After the crackdown, United States Congressman Chris Smith reacted promptly with these words: “The lawyers detained are some of China’s brightest and bravest people, people I admire, whose skills and energy should be embraced, instead of repressed.”

Beside Chris Smith, the US State Department, the EU, and the international NGOs have all condemned the uncivilized political action against the lawyers.

Protesters are hitting the streets in Hong Kong, Los Angeles, and elsewhere.

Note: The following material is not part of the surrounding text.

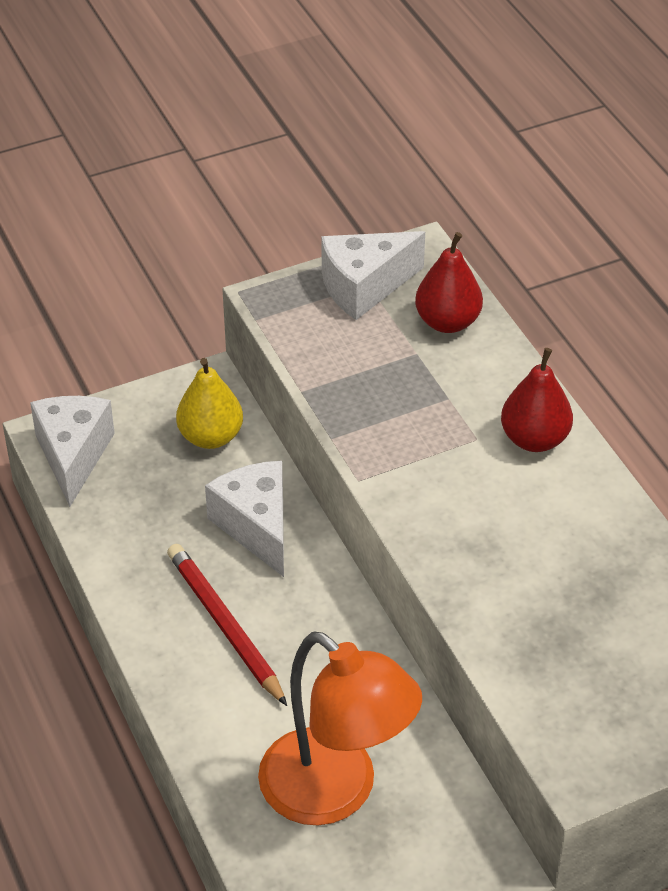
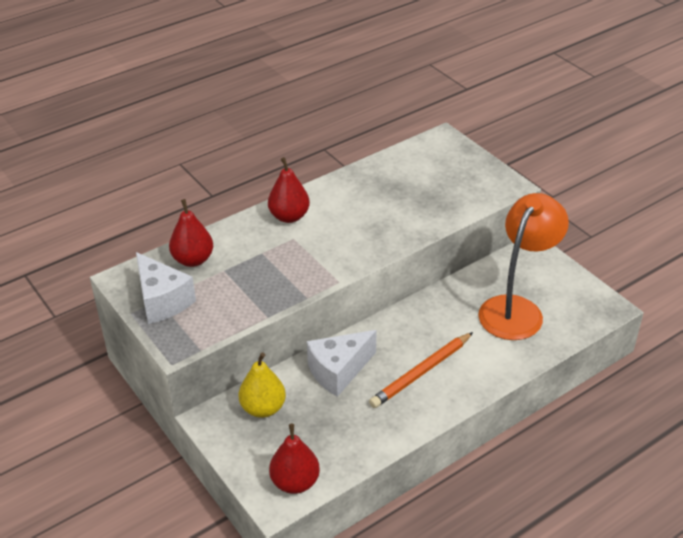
camera: 100 degrees left, 5 degrees down
(73, 455) = (295, 482): white cheese -> red pear
(225, 625) = (421, 372): red pencil -> orange pencil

Even in China, the notorious action has generated a spirit of solidarity. Guangdong lawyer Wang Quanping was incarcerated last year because he stood up for his colleague, the accused lawyer Ding Jiaxi. Along with several other lawyers, Wang Quanping wrote a letter opposing a revision to an amendment of the Criminal Law, which he said would further limit defense lawyers and damage the judicial process. Consequently, 529 lawyers from across China signed the letter to support him. Now free, with neither a legal license nor regular income, Wang still donated 100 thousand RMB (ca. 16000 US $) out of his savings from the past 10 years at his practice to fund a “July 10 volunteer lawyer service group.” This starting fund is intended to provide for the expenses of any colleague who works voluntarily to help the detained lawyers.

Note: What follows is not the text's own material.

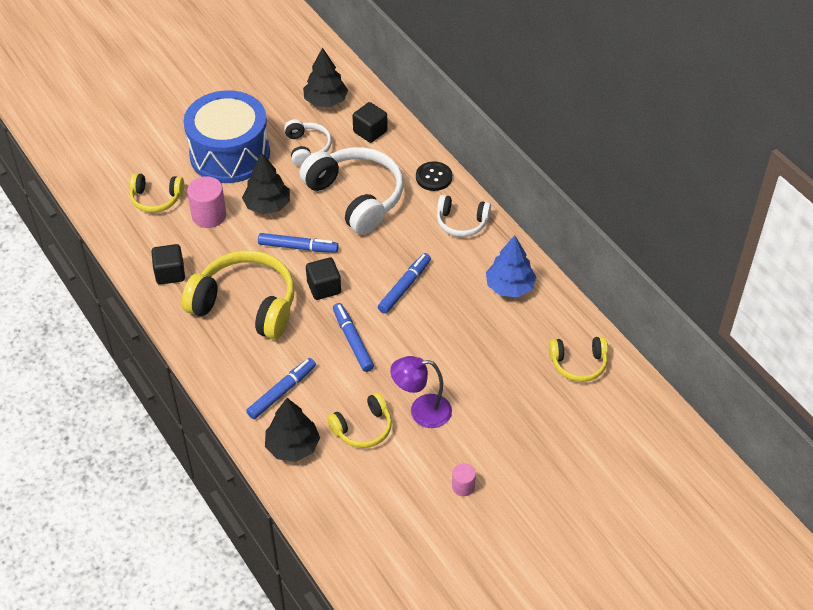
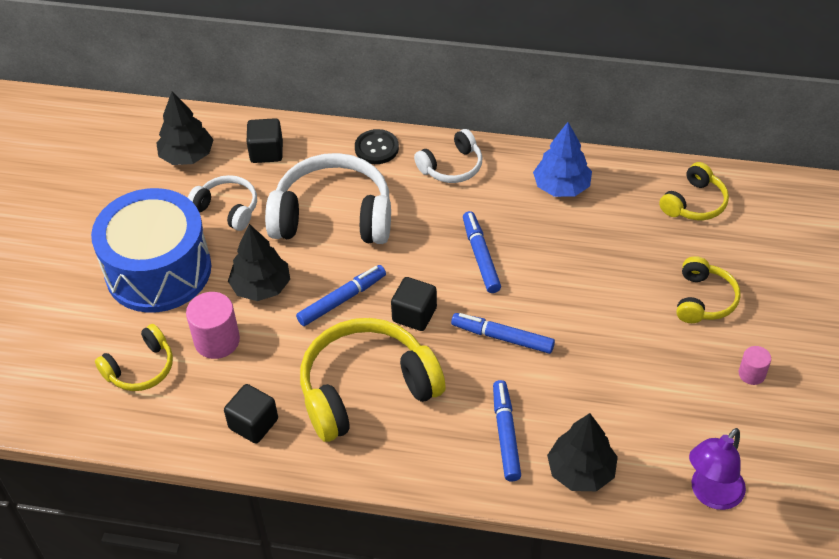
camera: 45 degrees left, 0 degrees up
(363, 428) = (614, 401): yellow headphones -> yellow headphones (703, 299)
(421, 411) = (638, 344): purple lamp -> purple lamp (711, 494)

In his opening statement, Wang Quanping said, “we must overcome the fear, show solidarity to others, and assume historical responsibility. I want to warn the authorities: a lawyer’s duty is to protect the dignity of law, if you do not offend the law, there will be no ‘knock out,’ you cannot arrest all the lawyers.”

In China, politics are intervening with the law. As a result, chaos is breaking out in the country’s already foggy legal system. President Xi Jinping wants to throttle society’s awakening forces, a fight against a windmill he wages in vain. The mill cannot be stopped; the wind that moves it is everywhere.